A global dataset can be generated using wikiclass, see extract_scores.py Not sure how long it'll take for enwiki, but it shouldn't be too long.
WikiProjects
[edit]WikiProject Africa
[edit]Top | High | Mid | Low | |
---|---|---|---|---|
Top | 1,813 | 240 | 166 | 43 |
High | 4 | 1,245 | 0 | 6 |
Mid | 475 | 686 | 2,226 | 688 |
Low | 1,368 | 3,840 | 5,943 | 14,972 |
WikiProject China
[edit]Top | High | Mid | Low | |
---|---|---|---|---|
Top | 411 | 1 | 0 | 0 |
High | 67 | 1,439 | 97 | 83 |
Mid | 301 | 2,036 | 4,638 | 2,649 |
Low | 204 | 2,001 | 3,759 | 7,686 |
WikiProject Judaism
[edit]Top | High | Mid | Low | |
---|---|---|---|---|
Top | 233 | 0 | 0 | 1 |
High | 8 | 473 | 8 | 8 |
Mid | 101 | 285 | 901 | 311 |
Low | 96 | 311 | 942 | 2,647 |
WikiProject Medicine
[edit]Top | High | Mid | Low | |
---|---|---|---|---|
Top | 90 | 2 | 0 | 0 |
High | 26 | 862 | 45 | 35 |
Mid | 106 | 1,917 | 4,114 | 2,620 |
Low | 21 | 1,075 | 3,810 | 8,348 |
Note that WikiProject Medicine defines many categories of articles as "Low-importance" (e.g. all individuals). We have identified 6,619 such articles and they are not part of this table as their rating is never predicted.
WikiProject National Football League
[edit]Top | High | Mid | Low | |
---|---|---|---|---|
Top | 345 | 11 | 1 | 2 |
High | 0 | 519 | 2 | 0 |
Mid | 46 | 262 | 2,444 | 283 |
Low | 12 | 229 | 450 | 3,789 |
Note that WikiProject National Football League defines that some categories of articles should have specific importance ratings, but unlike as we did for WikiProject Medicine, these articles have not been excluded from the table. This is because the organization of the Wikidata entities related to these articles is inconsistent, making it impossible for us to correctly identify them.
WikiProject Politics
[edit]Top | High | Mid | Low | |
---|---|---|---|---|
Top | 111 | 0 | 0 | 0 |
High | 2 | 1,100 | 6 | 7 |
Mid | 206 | 923 | 2,441 | 528 |
Low | 196 | 1,997 | 3,524 | 13,205 |
Trends
[edit]One clear trend in these confusion matrices is that WikiProjects are consistently not labelling articles as "Top-importance" even though they have similar characteristics as other articles that do have this label.

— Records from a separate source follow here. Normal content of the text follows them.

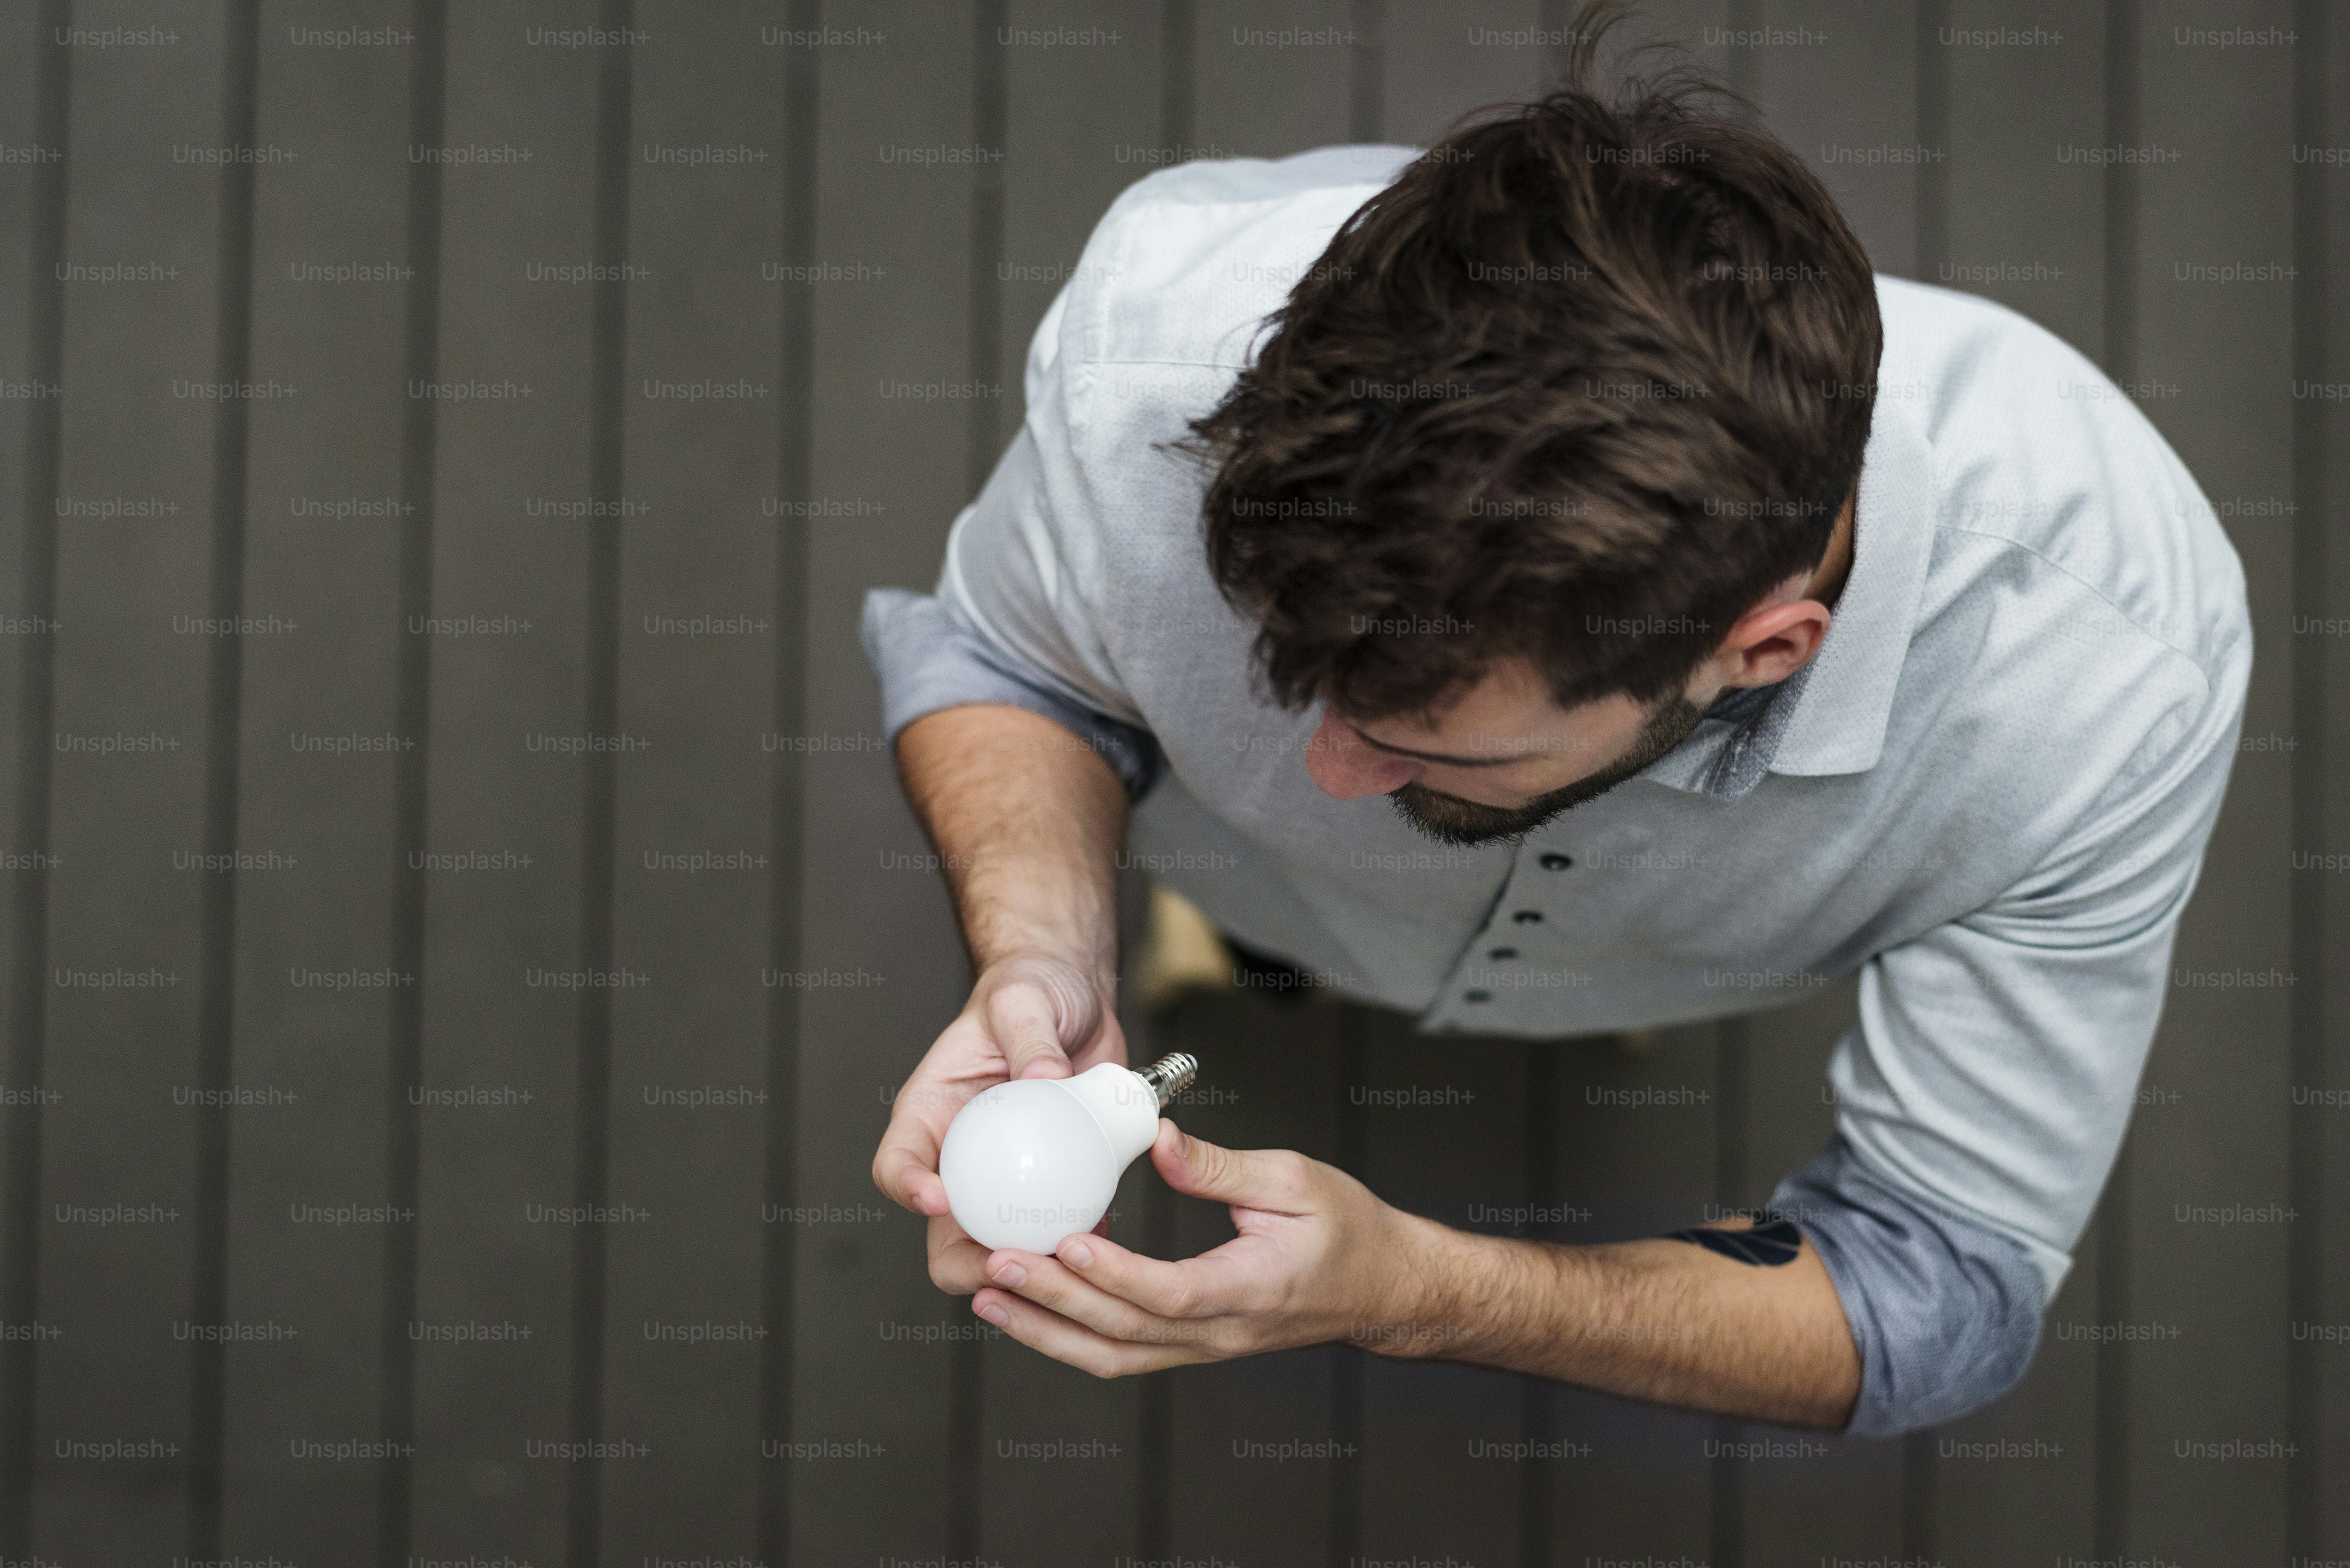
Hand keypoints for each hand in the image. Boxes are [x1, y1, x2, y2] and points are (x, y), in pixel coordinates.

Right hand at [871, 950, 1125, 1294]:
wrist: (1077, 999)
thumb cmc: (1033, 989)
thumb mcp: (1024, 999)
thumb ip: (1030, 1034)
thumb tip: (1043, 1079)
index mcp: (931, 1112)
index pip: (896, 1163)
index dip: (907, 1189)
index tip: (938, 1199)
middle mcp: (961, 1155)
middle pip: (943, 1231)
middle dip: (967, 1262)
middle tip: (1009, 1262)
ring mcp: (1006, 1175)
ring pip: (1000, 1245)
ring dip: (1026, 1266)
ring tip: (1060, 1268)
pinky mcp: (1052, 1180)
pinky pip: (1055, 1227)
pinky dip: (1073, 1243)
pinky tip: (1100, 1239)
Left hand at [965, 1121, 1449, 1374]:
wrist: (1381, 1288)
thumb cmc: (1348, 1229)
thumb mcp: (1295, 1181)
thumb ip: (1221, 1166)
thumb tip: (1156, 1137)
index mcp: (1251, 1290)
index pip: (1172, 1293)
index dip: (1116, 1275)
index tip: (1068, 1243)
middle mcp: (1220, 1333)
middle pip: (1125, 1332)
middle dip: (1054, 1302)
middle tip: (997, 1263)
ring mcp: (1203, 1348)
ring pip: (1113, 1355)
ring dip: (1046, 1330)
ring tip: (988, 1294)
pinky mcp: (1190, 1344)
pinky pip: (1121, 1351)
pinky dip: (1069, 1334)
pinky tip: (1028, 1306)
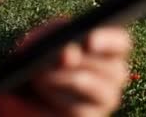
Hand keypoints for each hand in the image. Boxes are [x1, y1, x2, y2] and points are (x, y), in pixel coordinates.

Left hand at [0, 27, 131, 116]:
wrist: (24, 86)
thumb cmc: (39, 56)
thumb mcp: (42, 38)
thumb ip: (55, 37)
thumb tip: (69, 55)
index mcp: (107, 48)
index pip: (121, 43)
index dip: (109, 40)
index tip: (89, 40)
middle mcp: (113, 74)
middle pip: (114, 69)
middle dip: (84, 61)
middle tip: (61, 56)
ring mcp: (105, 98)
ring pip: (100, 89)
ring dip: (68, 79)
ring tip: (43, 74)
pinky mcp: (90, 115)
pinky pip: (82, 109)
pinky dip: (60, 98)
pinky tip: (45, 90)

Our models are incredibly precise when it comes to correctly labelling that class of articles, which means that articles from other classes in the same column are prime candidates for getting their rating examined. One might be concerned about overfitting on this class given that our training data includes almost all of those articles, but this should not be a problem because we utilize oversampling in the model training (except for WikiProject Africa because of its larger size), and that oversampling is based on a k-nearest neighbors approach, where the neighbors can be from any of the classes.

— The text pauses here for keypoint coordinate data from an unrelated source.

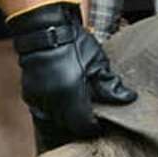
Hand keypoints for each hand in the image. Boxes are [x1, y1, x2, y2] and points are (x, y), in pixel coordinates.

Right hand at [6, 0, 134, 147]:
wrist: (44, 29)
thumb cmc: (72, 43)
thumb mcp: (97, 62)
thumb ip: (110, 85)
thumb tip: (128, 99)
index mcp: (70, 96)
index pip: (84, 126)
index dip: (95, 126)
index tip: (101, 121)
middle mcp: (51, 102)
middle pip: (68, 127)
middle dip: (81, 124)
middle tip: (92, 115)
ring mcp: (38, 100)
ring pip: (54, 122)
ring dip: (66, 120)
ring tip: (77, 109)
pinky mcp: (29, 96)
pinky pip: (43, 112)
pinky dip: (53, 111)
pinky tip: (62, 102)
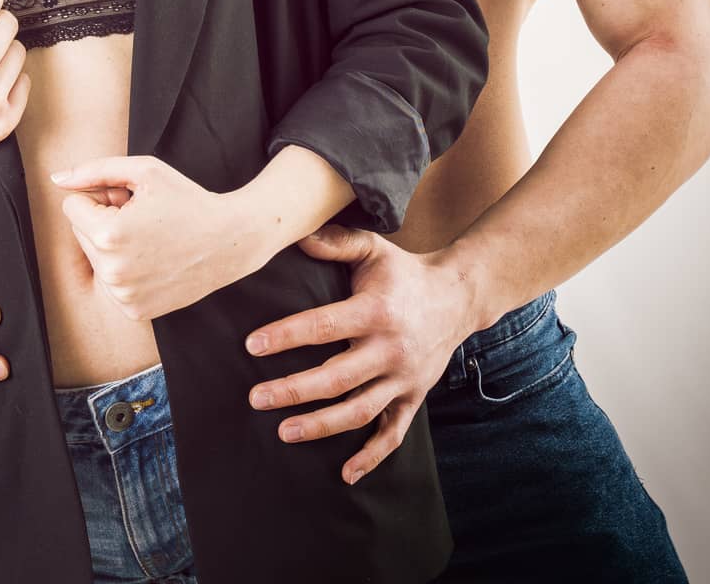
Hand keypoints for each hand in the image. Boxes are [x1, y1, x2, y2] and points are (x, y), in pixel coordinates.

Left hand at [51, 155, 259, 319]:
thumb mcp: (144, 171)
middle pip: (81, 233)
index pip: (72, 207)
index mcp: (108, 234)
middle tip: (143, 217)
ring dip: (114, 246)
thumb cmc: (187, 200)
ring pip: (96, 258)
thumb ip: (95, 170)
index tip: (130, 200)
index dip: (101, 197)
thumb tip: (57, 179)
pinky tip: (154, 260)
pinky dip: (127, 269)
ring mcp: (123, 296)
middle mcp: (111, 271)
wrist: (229, 241)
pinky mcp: (134, 310)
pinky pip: (112, 282)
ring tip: (150, 238)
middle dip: (104, 220)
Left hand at [243, 224, 474, 483]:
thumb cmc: (404, 272)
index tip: (252, 346)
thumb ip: (336, 242)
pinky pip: (394, 433)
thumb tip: (296, 235)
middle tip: (256, 398)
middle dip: (294, 390)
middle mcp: (390, 348)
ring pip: (360, 411)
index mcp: (375, 310)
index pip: (324, 326)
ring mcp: (403, 378)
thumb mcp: (373, 248)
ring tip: (283, 432)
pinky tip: (345, 474)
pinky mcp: (414, 397)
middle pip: (336, 377)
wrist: (457, 297)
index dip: (286, 336)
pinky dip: (372, 456)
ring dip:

The other trend in these matrices is that it is more difficult to determine the boundaries between the High-, Mid-, and Low-importance classes. This is something we've also seen previously, for example that in some projects it is not clear whether an article should have a Mid- or Low-importance rating. Because we chose WikiProjects that tend to define importance through article views and we have said views as a predictor in our models, this suggests that these WikiProjects might want to re-examine their definitions and how they apply their ratings. That could lead to both ratings that are more clearly aligned with the definition, as well as seeing the ratings being more consistently applied.